Three master limited partnerships (MLPs) with double-digit yields -- Magellan Midstream Partners (MMP -0.34%), Plains All American Pipeline (PAA -0.25%), and MPLX (MPLX 0.44%) -- suffered double-digit price declines in September, according to data provided by S&P Global Market Intelligence.
The companies' unit prices (the MLP version of share prices) lost out to the S&P 500, which only slipped 3.9% for the month. Meanwhile, Magellan's unit price fell by 10%, MPLX's was down 13.8%, and Plains' dropped 15.5%. The year-to-date picture is even worse, with MPLX's shares down more than 35% so far in 2020, while Magellan's have fallen 44% and Plains' a jaw-dropping 68.5% this year.
The three companies operate North American pipeline and storage-terminal networks for crude oil and other products. But within that universe, the companies are differentiated by what they transport and where it goes.
Magellan primarily deals with refined products through its extensive Midwestern pipeline network, plus a series of refined-product storage terminals in the Southeast. It also has a few long-haul crude pipelines in Texas, Oklahoma, and Kansas.
Plains All American, on the other hand, primarily operates crude oil pipelines and terminals. Its network is centralized in Texas, but its long-haul crude pipelines stretch all the way to the Province of Alberta in Canada.
MPLX transports crude oil and refined products through its pipelines, but also has natural-gas gathering systems and fractionation capabilities (basically, the natural gas equivalent of crude oil refining).
But when the entire industry is experiencing a downturn, exactly what oil and gas products a company's network is transporting and storing doesn't matter quite so much: Things are going to be bad. And in September, the downturn that has gripped the global oil and gas industry since March continued.
The pipelines operated by Magellan, Plains, and MPLX primarily generate fee-based income through a tollbooth model. That is, they charge other companies volume-based fees to transport products through their pipelines and to store it in their terminals. The more product a company ships, the more they pay.
What's good about this arrangement is that it largely insulates pipeline companies from fluctuations in oil and gas prices. Whether oil's cheap or expensive, it still has to be shipped. And as long as the country was experiencing an oil and gas boom, with companies clamoring for more pipeline capacity, everything was coming up roses for midstream MLPs.
But with the coronavirus pandemic, fuel demand has dropped, and many oil and gas producers have shut-in production, especially in the formerly red-hot Permian Basin. A year ago, pipeline companies literally couldn't construct pipes from the Permian to the Gulf Coast fast enough. Now, they're offering discounts and other incentives to try to hang on to what little volume is left.
News during the month of September that Saudi Arabia was offering discounts to its Asian customers, and that Libya would be ramping up crude oil production, made it clear that global oversupply wasn't likely to go away anytime soon. And that global oversupply seems likely to result in plenty of unused capacity in U.S. pipelines as producers keep their expensive shale-production operations on ice.
Even though the situation seems unlikely to reverse itself anytime soon, investors may be tempted by the companies' yields. MLPs are required to pay out most of their cash flow as distributions to unitholders, and the bludgeoning their unit prices have taken has resulted in double-digit yields. Magellan is currently yielding 12%, and Plains about 12.5%, while MPLX's yield has soared to 17.4%!
Of course, yields can change if distributions get cut; Plains, for example, has already cut its distribution three times in the last five years. Magellan has a solid balance sheet and expects its cash flows to easily cover its yield. And while MPLX has much more debt, its management is still expressing confidence in its ability to cover its dividend.
The prospect of such a high yield may be enticing to dividend investors, but they should understand the risks. Magellan's payout, at least, looks reasonably solid, with MPLX's slightly less so, and Plains' the least secure of the lot.

..............................

Using the information →
• A. Condense the paragraph of the MLP article that begins "The pipelines operated by Magellan" into a single sentence, keeping its main facts.
• B. Write out the part of the MLP article that opens with "Of course, yields" and closes with "of the lot.", swapping "dividend investors" for "income investors".

..............................

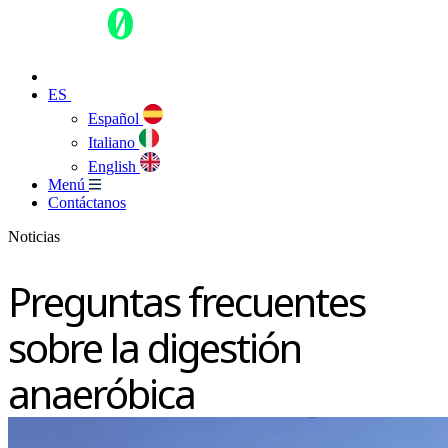
ES
Español
Italiano
English
Menú
Contáctanos
Noticias
Preguntas frecuentes
sobre la digestión
anaeróbica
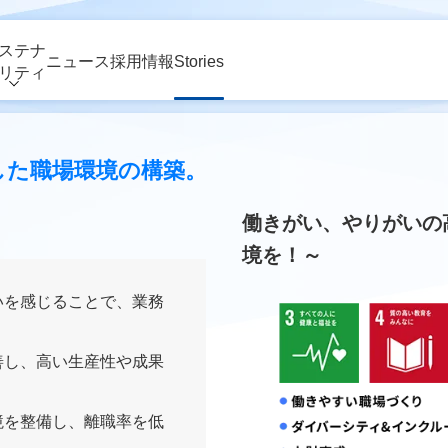
環境
ステナ
ニュース
採用情報
Stories
リティ
した職場環境の構築。
働きがい、やりがいの
境を！～
いを感じることで、業務
善し、高い生産性や成果
境を整備し、離職率を低
。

..............................

Exercise results →
• A. Magellan, Plains, and MPLX earn mostly fee-based income through a tollbooth model, charging other companies volume-based fees to move products through their pipelines and store them in their terminals, so the more a company ships, the more it pays.

• B.
Of course, yields can change if distributions get cut; Plains, for example, has already cut its distribution three times in the last five years. Magellan has a solid balance sheet and expects its cash flows to easily cover its yield. And while MPLX has much more debt, its management is still expressing confidence in its ability to cover its dividend.
The prospect of such a high yield may be enticing to income investors, but they should understand the risks. Magellan's payout, at least, looks reasonably solid, with MPLX's slightly less so, and Plains' the least secure of the lot.